Trump is backed by a stunning 50 percent of Republican primary voters in Massachusetts, according to a new poll from Emerson College Polling Society.
That’s more than triple that of his closest competitor, Sen. Marco Rubio of Florida, who has 16 percent of the GOP electorate’s support, according to the poll. Ohio Gov. John Kasich and Sen. Ted Cruz of Texas came in third and fourth with 13 percent and 10 percent, respectively.
Trump’s numbers are similar to the last Emerson poll of Massachusetts voters conducted in October, in which the real estate scion garnered 48 percent of voters’ support. Ben Carson, on the other hand, dropped from 14 percent in October to a paltry 2 percent in this Emerson poll.
“Carson’s drop seems to have helped Cruz and Trump,’’ said Spencer Kimball, who conducted the poll. “But we did have Trump at 48% in October suggesting he has a stronger base in [Massachusetts] than expected.’’
However, a Boston Globe/Suffolk University poll in November pegged Trump’s support at a milder 32 percent.
Trump’s dominant position in Massachusetts is buoyed by high favorability ratings, as 64 percent of likely GOP voters view him favorably compared to 32 percent who view him unfavorably. Political analysts have argued that Trump would hit a ceiling with voters because he is viewed warily by Republicans and extremely negatively by independent and Democratic voters. In South Carolina, for example, 50 percent of Republican primary voters viewed him favorably, compared to 41 percent unfavorably, according to a Monmouth University poll [PDF].
But the Emerson poll suggests that dynamic does not apply for Republicans in the Bay State.
The poll consisted of interviews with 289 likely GOP primary voters and has a margin of error of plus or minus 5.7 percent.
On the Democratic side, however, the primary is now a toss-up.
Sen. Bernie Sanders and Hillary Clinton are locked at 46 percent support apiece, according to the Emerson poll.

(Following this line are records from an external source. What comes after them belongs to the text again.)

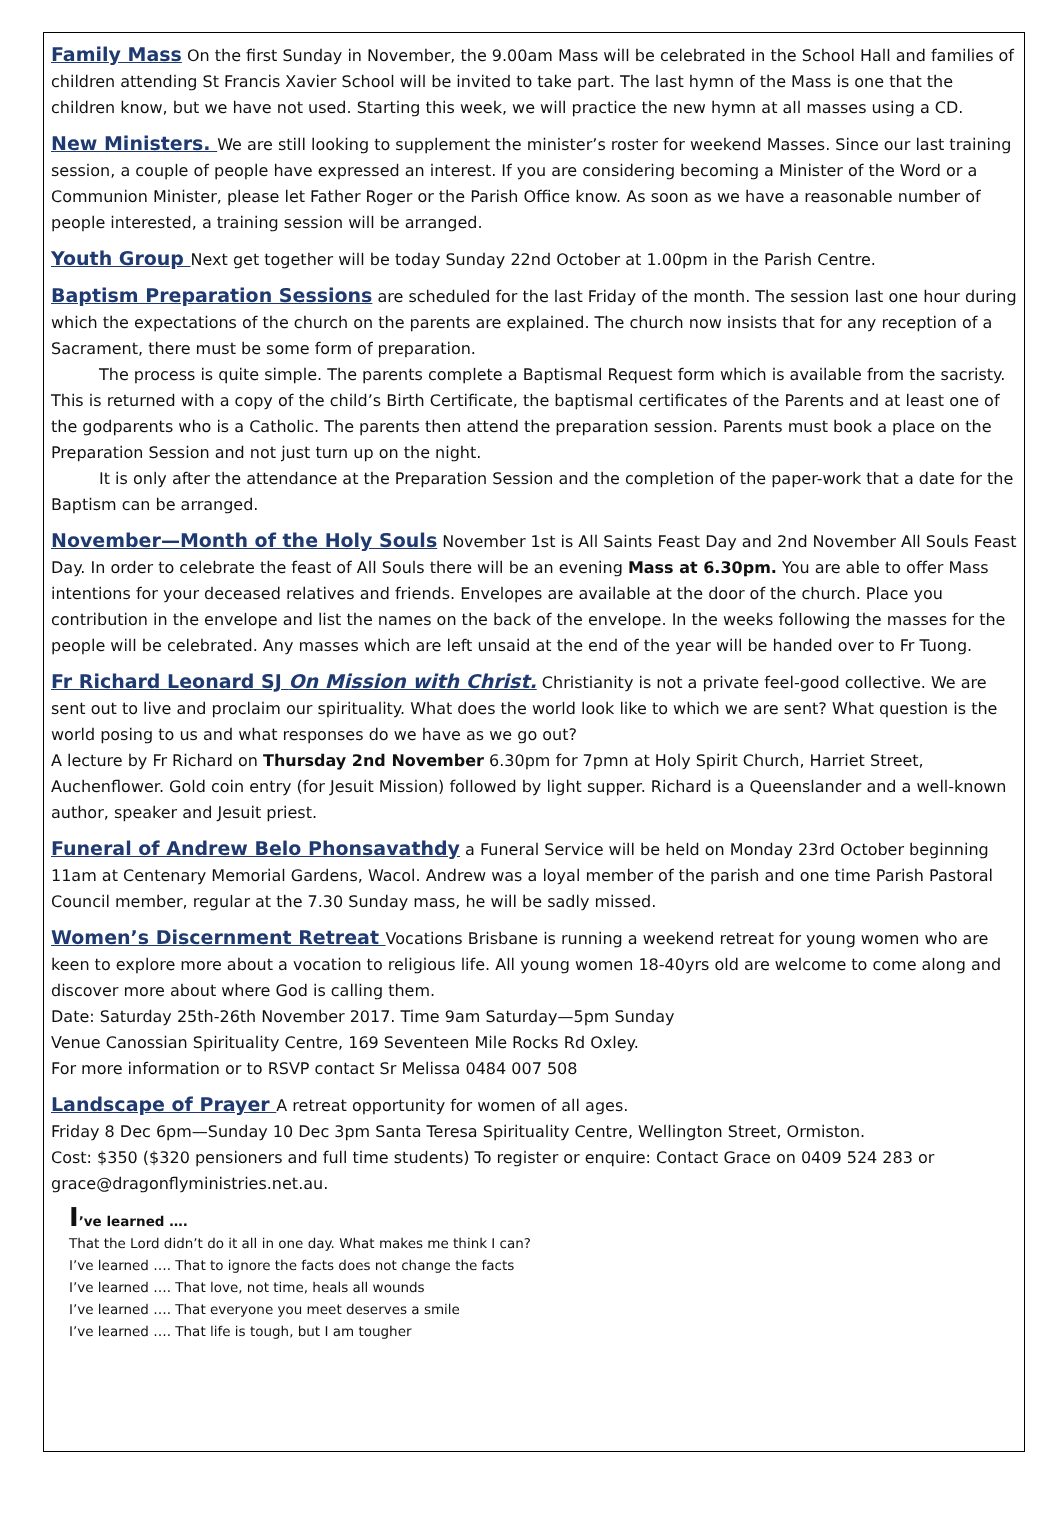Family Mass On the first Sunday in November, the 9.00am Mass will be celebrated in the School Hall and families of children attending St Francis Xavier School will be invited to take part. The last hymn of the Mass is one that the children know, but we have not used. Starting this week, we will practice the new hymn at all masses using a CD.
New Ministers. We are still looking to supplement the minister’s roster for weekend Masses. Since our last training session, a couple of people have expressed an interest. If you are considering becoming a Minister of the Word or a Communion Minister, please let Father Roger or the Parish Office know. As soon as we have a reasonable number of people interested, a training session will be arranged.
Youth Group Next get together will be today Sunday 22nd October at 1.00pm in the Parish Centre.
Baptism Preparation Sessions are scheduled for the last Friday of the month. The session last one hour during which the expectations of the church on the parents are explained. The church now insists that for any reception of a Sacrament, there must be some form of preparation.
The process is quite simple. The parents complete a Baptismal Request form which is available from the sacristy. This is returned with a copy of the child’s Birth Certificate, the baptismal certificates of the Parents and at least one of the godparents who is a Catholic. The parents then attend the preparation session. Parents must book a place on the Preparation Session and not just turn up on the night.
It is only after the attendance at the Preparation Session and the completion of the paper-work that a date for the Baptism can be arranged.
November—Month of the Holy Souls November 1st is All Saints Feast Day and 2nd November All Souls Feast Day. In order to celebrate the feast of All Souls there will be an evening Mass at 6.30pm. You are able to offer Mass intentions for your deceased relatives and friends. Envelopes are available at the door of the church. Place you contribution in the envelope and list the names on the back of the envelope. In the weeks following the masses for the people will be celebrated. Any masses which are left unsaid at the end of the year will be handed over to Fr Tuong.
Fr Richard Leonard SJ On Mission with Christ. Christianity is not a private feel-good collective. We are sent out to live and proclaim our spirituality. What does the world look like to which we are sent? What question is the world posing to us and what responses do we have as we go out?
A lecture by Fr Richard on Thursday 2nd November 6.30pm for 7pmn at Holy Spirit Church, Harriet Street, Auchenflower. Gold coin entry (for Jesuit Mission) followed by light supper. Richard is a Queenslander and a well-known author, speaker and Jesuit priest.
Funeral of Andrew Belo Phonsavathdy a Funeral Service will be held on Monday 23rd October beginning 11am at Centenary Memorial Gardens, Wacol. Andrew was a loyal member of the parish and one time Parish Pastoral Council member, regular at the 7.30 Sunday mass, he will be sadly missed.
Women’s Discernment Retreat Vocations Brisbane is running a weekend retreat for young women who are keen to explore more about a vocation to religious life. All young women 18-40yrs old are welcome to come along and discover more about where God is calling them.
Date: Saturday 25th-26th November 2017. Time 9am Saturday—5pm Sunday
Venue Canossian Spirituality Centre, 169 Seventeen Mile Rocks Rd Oxley.
For more information or to RSVP contact Sr Melissa 0484 007 508
Landscape of Prayer A retreat opportunity for women of all ages.
Friday 8 Dec 6pm—Sunday 10 Dec 3pm Santa Teresa Spirituality Centre, Wellington Street, Ormiston.
Cost: $350 ($320 pensioners and full time students) To register or enquire: Contact Grace on 0409 524 283 or grace@dragonflyministries.net.au.
I’ve learned ….
That the Lord didn’t do it all in one day. What makes me think I can?
I’ve learned …. That to ignore the facts does not change the facts
I’ve learned …. That love, not time, heals all wounds
I’ve learned …. That everyone you meet deserves a smile
I’ve learned …. That life is tough, but I am tougher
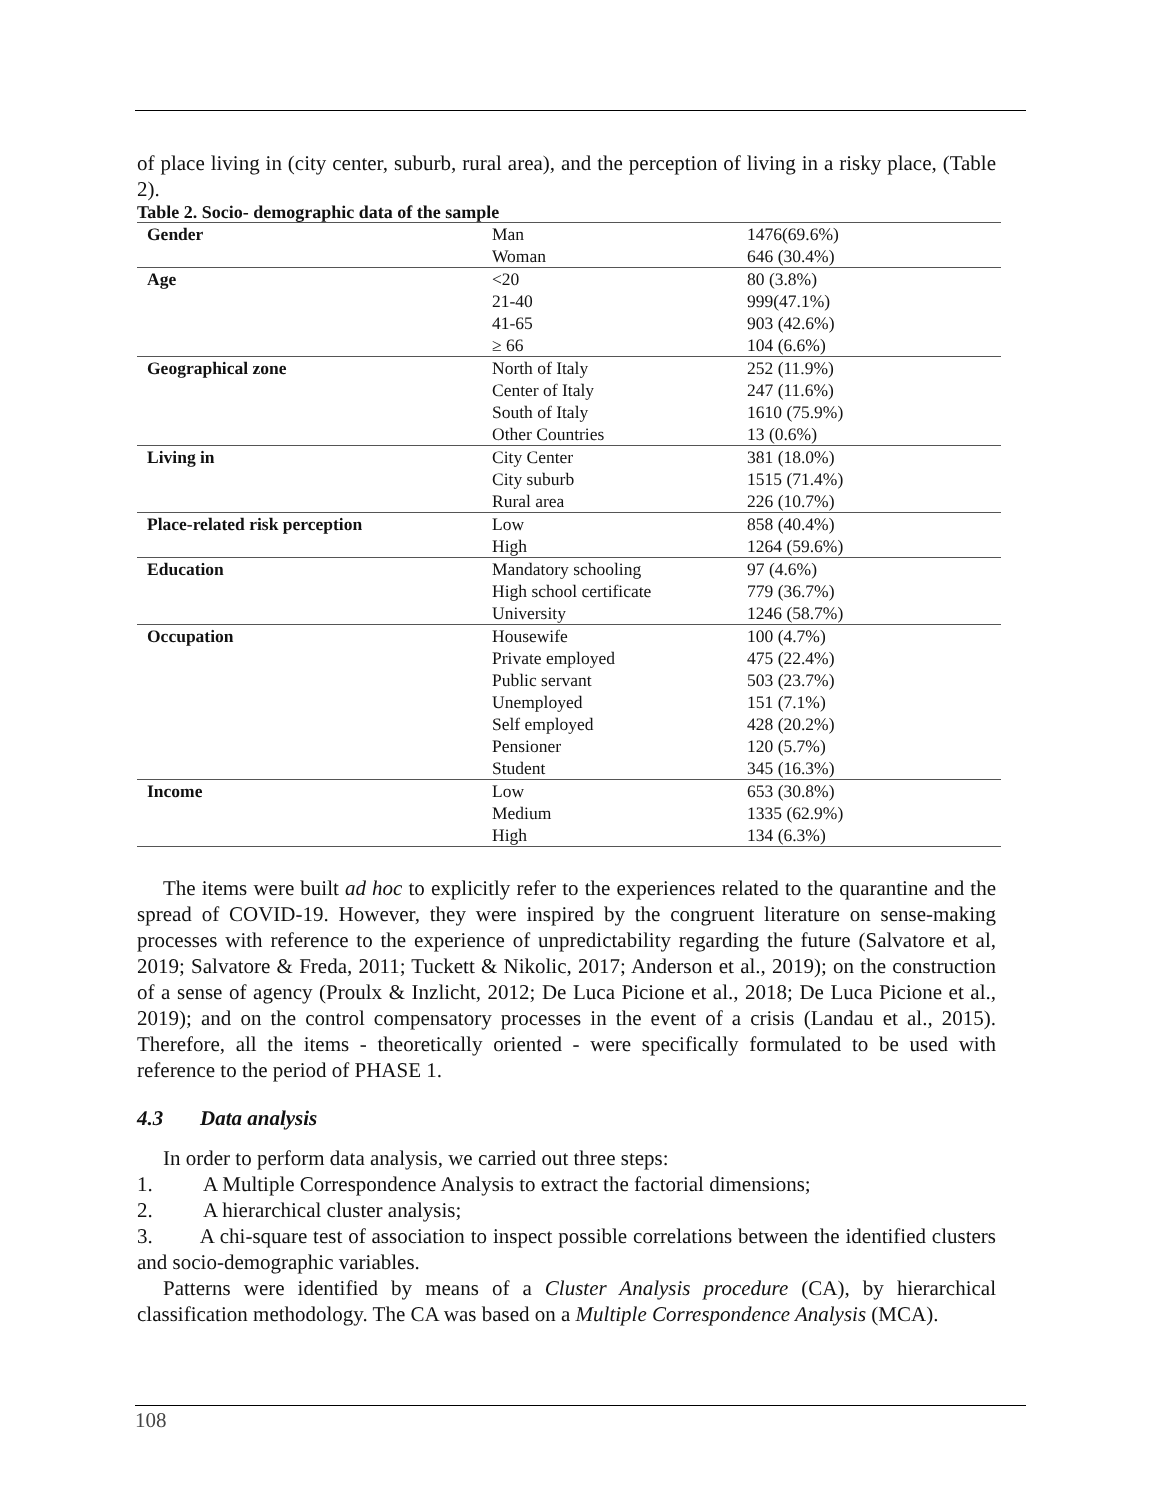of place living in (city center, suburb, rural area), and the perception of living in a risky place, (Table 2).
Table 2. Socio- demographic data of the sample
| Gender | Man | 1476(69.6%) |
| | Woman | 646 (30.4%) |
| Age | <20 | 80 (3.8%) |
| | 21-40 | 999(47.1%) |
| | 41-65 | 903 (42.6%) |
| | ≥ 66 | 104 (6.6%) |
| Geographical zone | North of Italy | 252 (11.9%) |
| | Center of Italy | 247 (11.6%) |
| | South of Italy | 1610 (75.9%) |
| | Other Countries | 13 (0.6%) |
| Living in | City Center | 381 (18.0%) |
| | City suburb | 1515 (71.4%) |
| | Rural area | 226 (10.7%) |
| Place-related risk perception | Low | 858 (40.4%) |
| | High | 1264 (59.6%) |
| Education | Mandatory schooling | 97 (4.6%) |
| | High school certificate | 779 (36.7%) |
| | University | 1246 (58.7%) |
| Occupation | Housewife | 100 (4.7%) |
| | Private employed | 475 (22.4%) |
| | Public servant | 503 (23.7%) |
| | Unemployed | 151 (7.1%) |
| | Self employed | 428 (20.2%) |
| | Pensioner | 120 (5.7%) |
| | Student | 345 (16.3%) |
| Income | Low | 653 (30.8%) |
| | Medium | 1335 (62.9%) |
| | High | 134 (6.3%) |
The items were built ad hoc to explicitly refer to the experiences related to the quarantine and the spread of COVID-19. However, they were inspired by the congruent literature on sense-making processes with reference to the experience of unpredictability regarding the future (Salvatore et al, 2019; Salvatore & Freda, 2011; Tuckett & Nikolic, 2017; Anderson et al., 2019); on the construction of a sense of agency (Proulx & Inzlicht, 2012; De Luca Picione et al., 2018; De Luca Picione et al., 2019); and on the control compensatory processes in the event of a crisis (Landau et al., 2015). Therefore, all the items - theoretically oriented - were specifically formulated to be used with reference to the period of PHASE 1.
4.3 Data analysis
In order to perform data analysis, we carried out three steps:
1. A Multiple Correspondence Analysis to extract the factorial dimensions;
2. A hierarchical cluster analysis;
3. A chi-square test of association to inspect possible correlations between the identified clusters and socio-demographic variables.
Patterns were identified by means of a Cluster Analysis procedure (CA), by hierarchical classification methodology. The CA was based on a Multiple Correspondence Analysis (MCA).
108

Men favor Sanders over Clinton by a 60 to 35 percent margin, while women favor Clinton by 56 to 34 percent.
The poll had a margin of error of plus or minus 4.75 percent.
A total of 11 states hold primaries or caucuses next Tuesday, and Massachusetts is one of two states where Sanders has shown some life. Sanders has struggled to make inroads with African American voters, who make up a large share of the Democratic primary vote in most of the states voting next week.
Kimball said the Emerson poll’s subset of results that looked at race are too small to extrapolate. But among those who said race relations was their top issue, 61 percent support Clinton while 36 percent support Sanders, he said.